EU Plans to Standardize Chargers


Lulu Vitulo

Graphic designed by Lulu Vitulo on Canva, background picture of USB-C.

Lulu Vitulo, Copy Editor

On Sept. 23, the European Commission announced a plan to standardize chargers in the European Union. They released a statement on their website titled “Pulling the plug on consumer frustration and e-waste: Commission proposes a common charger for electronic devices.”
“Today, the Commission takes an important step against e-waste and consumer inconvenience, caused by the prevalence of different, incompatible chargers for electronic devices,” the statement says, “The Commission is now putting forward legislation to establish a common charging solution for all relevant devices.”
The standard charger will be the USB-C. “The European Commission, the bloc’s executive arm, proposed legislation that would mandate USB-C cables for charging, technology that many device makers have already adopted,” writes CBS News.
The main reasons for this proposed plan is to reduce waste and inconvenience from people owning several chargers for all their devices. “[European Union officials and lawmakers] have argued that fewer wires would be more convenient for users and better for the environment,” the New York Times writes, “as mobile phone chargers are responsible for 11,000 tons of electronic waste per year across the bloc, according to estimates by the European Commission.”
As for inconvenience, NPR reports, “European consumers were frustrated long enough about incompatible chargers piling up in their drawers,” Margrethe Vestager, executive vice-president of A Europe Fit for the Digital Age, said in a statement.”
Furthermore, “EU citizens own three mobile phone chargers on average, according to the European Commission, the bloc’s executive arm,” CNN says, “[b]ut 38% of consumers have not been able to charge their phone on at least one occasion because they didn’t have the correct charger to hand.”
Though the EU Commission has been discussing the standardization of chargers for a while, the proposed legislation may take years to go into effect. According to the New York Times, “European Union officials and lawmakers at the European Parliament have been advocating a common charger since 2009.” The proposed legislation is a big step forward to achieving the Commission’s goal. However, “The new legislation is likely to come into effect in 2024,” says the New York Times, “because it first needs to be approved by the European Parliament and then adopted by manufacturers.”
Once the legislation is approved, most devices will have to have a USB-C port. “[I]f the legislation is enacted as proposed by the European Commission, it will become illegal to sell an electronic device without a USB-C charging port,” says the New York Times. The proposal does include Iphones, but many other devices will also be affected.

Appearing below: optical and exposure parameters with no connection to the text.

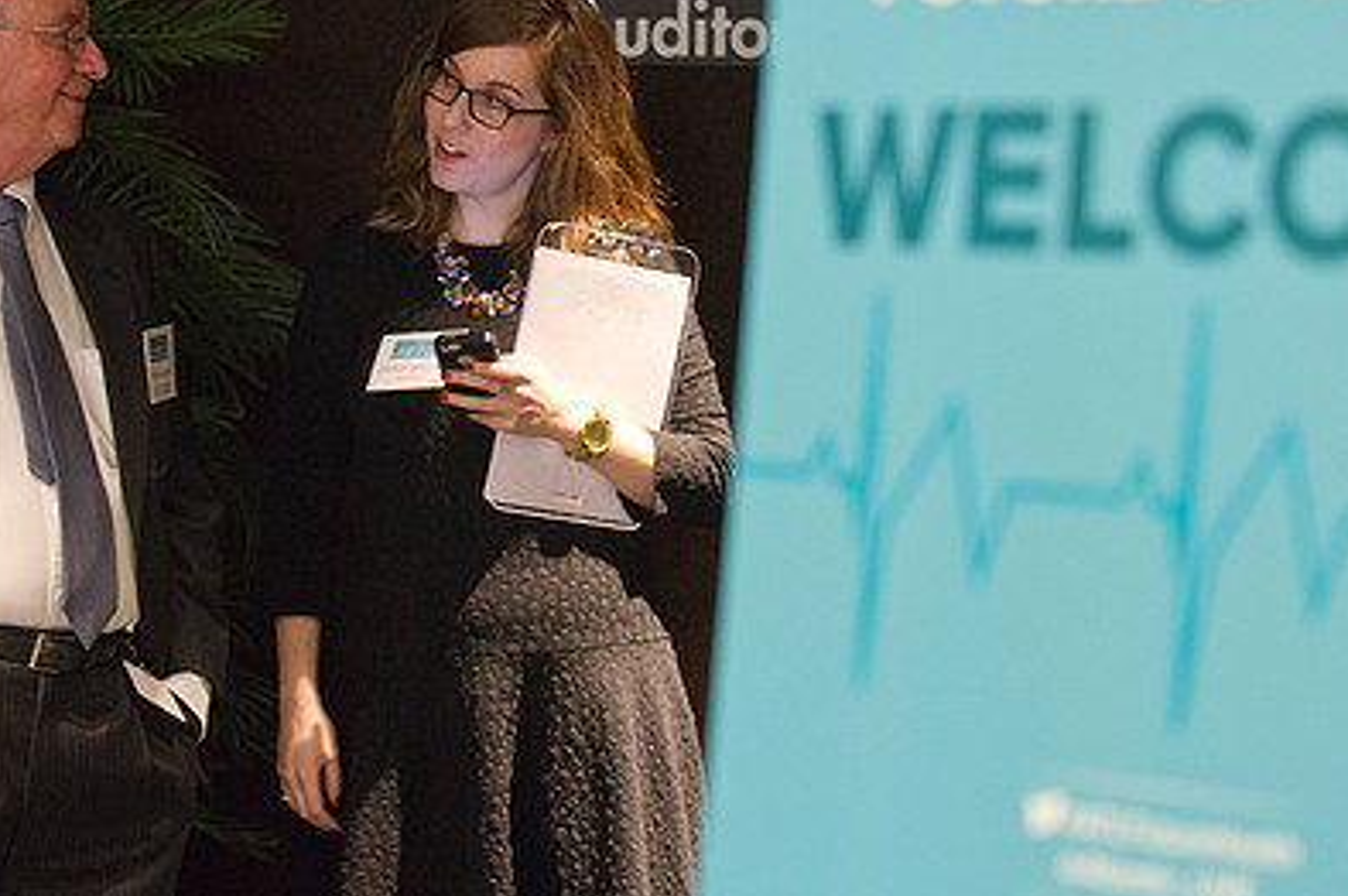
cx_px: 626
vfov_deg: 13.3
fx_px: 3853
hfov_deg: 19.8
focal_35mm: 103
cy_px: 376
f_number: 2.8
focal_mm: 70
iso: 2500
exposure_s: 1/60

“Under the proposal, USB-C would become the standard charging port for all smartphones, tablets, cameras, headphones, portable speakers and handheld video game consoles,” says NPR.

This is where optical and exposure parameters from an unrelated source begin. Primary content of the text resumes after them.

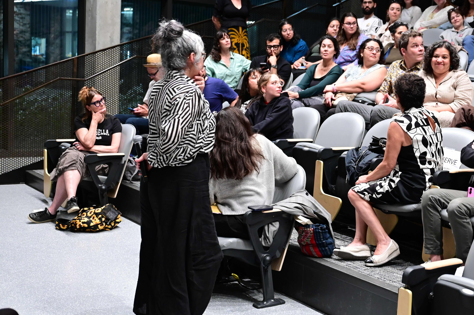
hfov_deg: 39.3
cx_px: 298
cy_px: 165
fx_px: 658
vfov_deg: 27.0
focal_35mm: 50
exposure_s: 1/125
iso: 3200
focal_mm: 38
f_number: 3.2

If or when the legislation takes effect, Apple will be greatly affected. “The move is a setback for Apple (AAPL), which uses its own “Lightning” port on the iPhone,” CNN writes, ”[w]hile the new rules are years away from coming into force, Apple could be compelled to make changes to its signature product.” This could cost Apple a lot of money.
The New York Times reports that, “Daniel Ives, the managing director of equity research at Wedbush Securities, called the E.U. proposal a “gut punch to Apple” that would force the company to adapt its design and supply chain, and cost up to $1 billion.”

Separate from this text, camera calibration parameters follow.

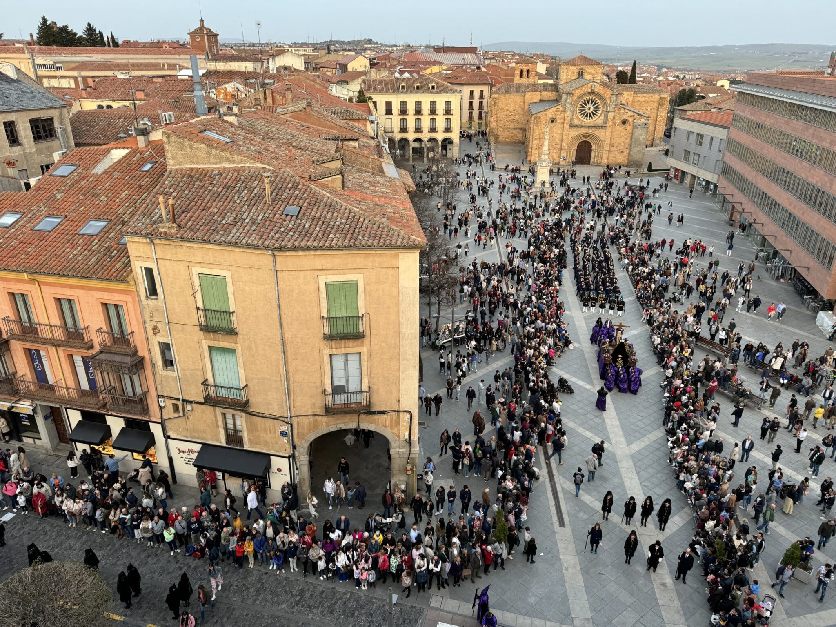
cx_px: 418
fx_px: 580
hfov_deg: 71.6
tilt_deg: -23.6
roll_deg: -0.2
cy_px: 314
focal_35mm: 24
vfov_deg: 56.8
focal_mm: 6.76
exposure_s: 1/121
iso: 64
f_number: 1.78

In response to the EU Commission’s proposition, Apple has argued that standardizing chargers would hinder innovation and actually increase waste. “Apple, whose iPhones are equipped with a different port, has long opposed the plan, arguing that it would stifle innovation and lead to more electronic waste as all current chargers that are not USB-C would become obsolete,” says New York Times.
According to the Guardian, “In a statement [Apple] said: “We remain concerned that strict regulation mandating just one type of connector stifles innovation rather than encouraging it, which in turn will harm consumers in Europe and around the world.”
Despite Apple’s concern for its consumers, there still appear to be many benefits to a standard charger. CBS says, “The new rules also call for standardizing fast-charging technology and giving consumers the right to choose whether to buy new devices with or without a charger, which the EU estimates will save consumers the equivalent of about $300 million a year.” The EU Commission has responded to Apple on these points as well. “If Apple wants to continue to have their own plug, they will have the ability to do it. It’s not against innovation, it’s just to make the lives of our fellow citizens a little bit more easy,” Breton said at a press briefing in Brussels, adding that device makers could still put two different ports on their phones if they want,” reports CBS.
In addition, the Guardian writes, “The commission vice-president, Margrethe Vestager, defended the plan. She said: “We gave industry plenty of time to come up with their own solutions, now time is ripe for legislative action for a common charger. This is an important win for our consumers and environment and in line with our green and digital ambitions.”
The EU plan allows for two years for companies to switch to USB-C ports. “If the European Parliament and the European Council adopt the proposal, it would take full effect after a 24-month transition period to give the technology industry time to prepare for the change,” says NPR, “Apple says it is concerned about the proposed length of the transition.” This would only apply to devices sold in EU states; however, Apple is likely to change the ports for all its devices sold worldwide.
CBS writes, “Companies will get two years to adapt to the new rules once they take effect. The rules would apply only to electronics sold in the European single market’s 30 countries, but, like the EU’s strict privacy regulations, they could end up becoming a de facto standard for the U.S. and the rest of the world.”